Applying this rules if the testatrix was domiciled at Manchester at the time of her death, the probate of her will and primary administration of her estate belongs to the probate court of the county of Hillsborough.
The appellee has no ground therefore to stand upon, except that the legislature, in a certain class of cases, has precluded probate courts from inquiring into a fact, upon which their own jurisdiction depends, — that when copies of a will, and its probate in a foreign jurisdiction, are presented, no inquiry can be had whether the original probate, and hence the primary administration, ought not to be taken here. I must say it seems to me this would fall little short of a renunciation of the duty which the state owes its citizens to protect them in their rights of property, by seeing to it that the estate of persons deceased, whether real or personal, situated within our jurisdiction, be administered according to our laws. Nothing but language quite unequivocal and clear would warrant the conclusion that such was the intention of the legislature.
The act upon which the appellee relies has been in existence without material alteration since 1790; and for quite a portion of that time, to say the least, there has existed alongside it a statute declaratory of the general rule, already stated, that a will must be presented for probate in the county where the deceased had his domicile.
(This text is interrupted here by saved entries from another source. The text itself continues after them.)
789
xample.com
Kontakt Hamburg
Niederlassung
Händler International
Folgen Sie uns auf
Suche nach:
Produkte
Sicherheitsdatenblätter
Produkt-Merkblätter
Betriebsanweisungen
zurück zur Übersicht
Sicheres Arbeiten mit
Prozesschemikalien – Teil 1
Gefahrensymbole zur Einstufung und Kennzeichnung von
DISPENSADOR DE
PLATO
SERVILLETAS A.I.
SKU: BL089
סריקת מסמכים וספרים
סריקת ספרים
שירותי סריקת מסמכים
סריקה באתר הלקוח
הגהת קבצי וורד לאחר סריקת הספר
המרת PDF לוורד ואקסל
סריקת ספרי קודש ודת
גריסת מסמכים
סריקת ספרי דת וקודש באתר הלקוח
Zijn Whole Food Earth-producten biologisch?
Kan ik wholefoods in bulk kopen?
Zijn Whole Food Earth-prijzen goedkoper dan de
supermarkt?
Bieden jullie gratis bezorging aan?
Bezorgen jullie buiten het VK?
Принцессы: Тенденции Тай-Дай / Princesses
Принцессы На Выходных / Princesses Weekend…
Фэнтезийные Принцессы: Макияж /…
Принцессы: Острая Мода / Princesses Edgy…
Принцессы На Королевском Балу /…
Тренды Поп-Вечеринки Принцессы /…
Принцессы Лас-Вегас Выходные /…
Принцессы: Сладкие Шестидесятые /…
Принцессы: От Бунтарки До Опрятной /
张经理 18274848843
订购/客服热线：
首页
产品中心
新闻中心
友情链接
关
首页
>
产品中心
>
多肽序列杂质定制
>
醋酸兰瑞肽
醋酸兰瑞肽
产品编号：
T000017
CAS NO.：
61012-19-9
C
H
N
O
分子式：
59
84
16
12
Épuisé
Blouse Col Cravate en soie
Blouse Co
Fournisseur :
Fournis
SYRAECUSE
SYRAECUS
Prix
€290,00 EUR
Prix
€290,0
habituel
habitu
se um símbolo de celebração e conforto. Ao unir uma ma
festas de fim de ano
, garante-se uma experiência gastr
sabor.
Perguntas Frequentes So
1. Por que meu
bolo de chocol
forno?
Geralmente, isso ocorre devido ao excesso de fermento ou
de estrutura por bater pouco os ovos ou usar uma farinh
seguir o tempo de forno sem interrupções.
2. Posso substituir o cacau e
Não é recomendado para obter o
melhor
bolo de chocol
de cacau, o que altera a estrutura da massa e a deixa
An examination of the act shows that it does not in terms, nor by implication, make the foreign probate of a will conclusive as to this question of domicile upon which the jurisdiction depends. The first act, that of 1790, carefully provided for notice, and that the copies might be filed if no sufficient objection were made against it. In this *Page 486 particular the law certainly is not altered by the present act. Upon sufficient objection being made, the judge of probate must undoubtedly refuse to allow the copies to be filed. What is to be regarded by the judge of probate as a sufficient objection? It seems to me that if the domicile of the testator was within his county, that most clearly constitutes a sufficient objection; because, in that case, the will must be there presented for probate, and the primary administration be there had.
If that be so, the judge of probate cannot legally avoid the question of domicile when it is raised, and the appellant is entitled to have it determined by a jury, or in some other way, on this appeal.